The task:
Set down the entries that follow exactly as written, leaving out any images.

-- Given data follows --

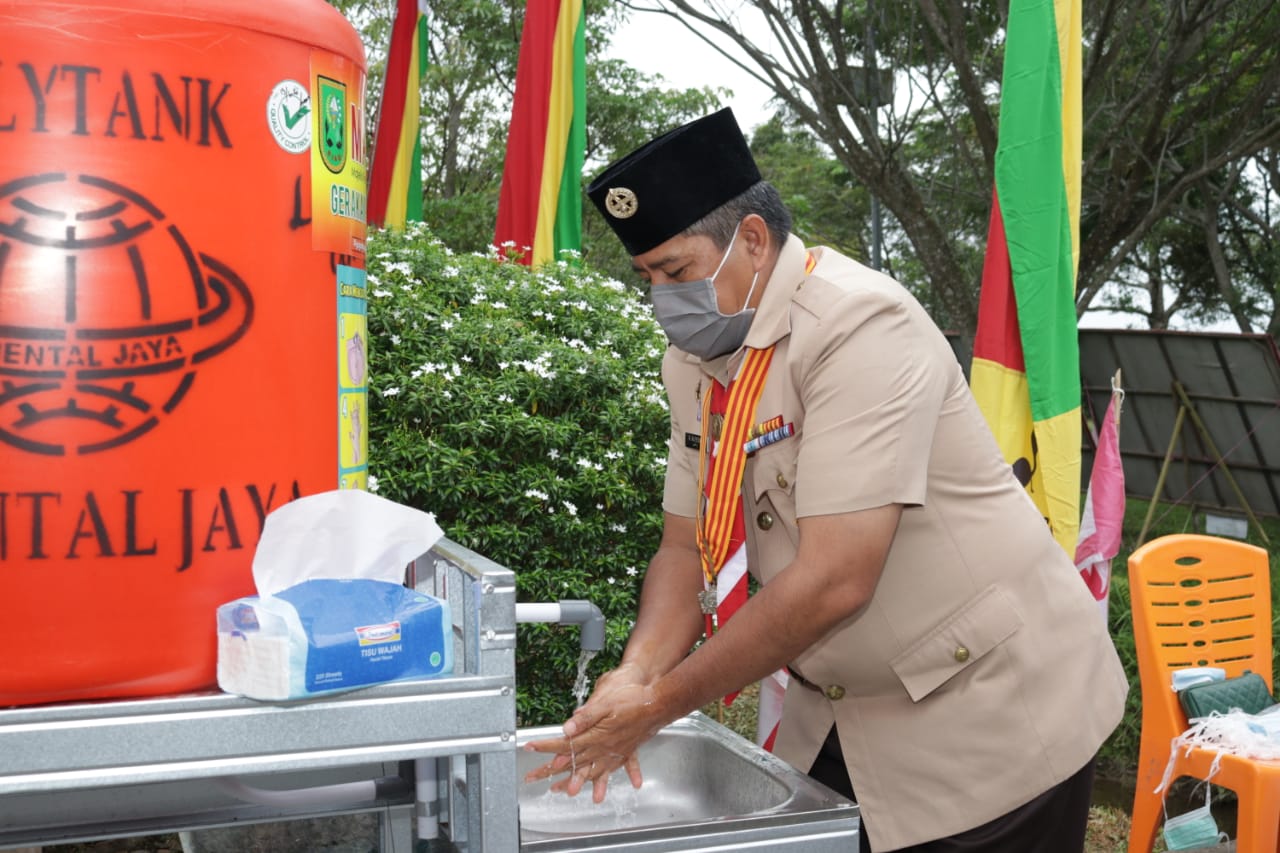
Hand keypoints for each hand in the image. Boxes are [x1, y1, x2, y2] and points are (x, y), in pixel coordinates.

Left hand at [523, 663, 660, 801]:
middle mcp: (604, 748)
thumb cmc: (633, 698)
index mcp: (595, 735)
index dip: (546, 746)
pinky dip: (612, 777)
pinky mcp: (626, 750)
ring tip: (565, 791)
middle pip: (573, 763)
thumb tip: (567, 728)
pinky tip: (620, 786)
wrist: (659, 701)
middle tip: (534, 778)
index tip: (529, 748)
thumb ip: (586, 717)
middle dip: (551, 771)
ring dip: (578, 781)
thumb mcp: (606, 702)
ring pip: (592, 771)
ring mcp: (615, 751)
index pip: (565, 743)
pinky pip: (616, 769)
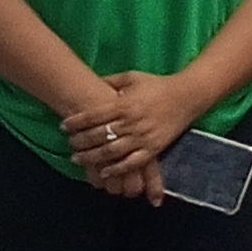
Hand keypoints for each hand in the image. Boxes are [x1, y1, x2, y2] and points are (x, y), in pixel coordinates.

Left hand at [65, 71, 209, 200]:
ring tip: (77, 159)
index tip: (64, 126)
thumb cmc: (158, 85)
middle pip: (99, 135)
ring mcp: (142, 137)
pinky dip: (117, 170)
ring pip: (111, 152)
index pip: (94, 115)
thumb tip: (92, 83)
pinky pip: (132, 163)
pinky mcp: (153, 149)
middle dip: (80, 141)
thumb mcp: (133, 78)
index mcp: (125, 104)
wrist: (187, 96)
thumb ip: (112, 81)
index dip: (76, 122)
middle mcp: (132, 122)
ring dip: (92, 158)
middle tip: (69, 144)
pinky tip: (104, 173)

-- Given data concluded --

Response to this exercise:
Hand keypoints for each hand in the image. Boxes are [x1, y1, x2, y2] and points are (x, y), in pixel coordinates.

Left hand at [523, 663, 660, 801]:
middle mcp: (604, 748)
thumb cmc: (633, 698)
index mcp: (595, 735)
index dip: (546, 746)
pinky dip: (612, 777)
pinky mcp: (626, 750)
ring tip: (565, 791)
middle pip: (573, 763)
thumb tip: (567, 728)
pinky tip: (620, 786)
wrist: (659, 701)
middle tip: (534, 778)
index tip: (529, 748)
thumb ip: (586, 717)
middle dip: (551, 771)
ring dip: (578, 781)
thumb mcp: (606, 702)
ring pip: (592, 771)
ring mcp: (615, 751)
index pip: (565, 743)
pinky pip: (616, 769)
Hand keypoints for each hand in the image. Boxes are [x1, y1, x2, y2] and points are (x, y), in pixel coordinates.

Left hand at [65, 71, 209, 200]:
ring tip: (77, 159)
index tip: (64, 126)
thumb cmc: (158, 85)
middle pip: (99, 135)
ring mcp: (142, 137)
pinky dip: (117, 170)
ring pip: (111, 152)
index pip: (94, 115)
thumb tip: (92, 83)
pinky pip: (132, 163)
pinky mcp: (153, 149)
middle dip: (80, 141)
thumb mcp: (133, 78)
index mcp: (125, 104)
wrist: (187, 96)
thumb ip: (112, 81)
index dip: (76, 122)
middle mcp: (132, 122)
ring dip: (92, 158)
middle tip: (69, 144)
pinky tip: (104, 173)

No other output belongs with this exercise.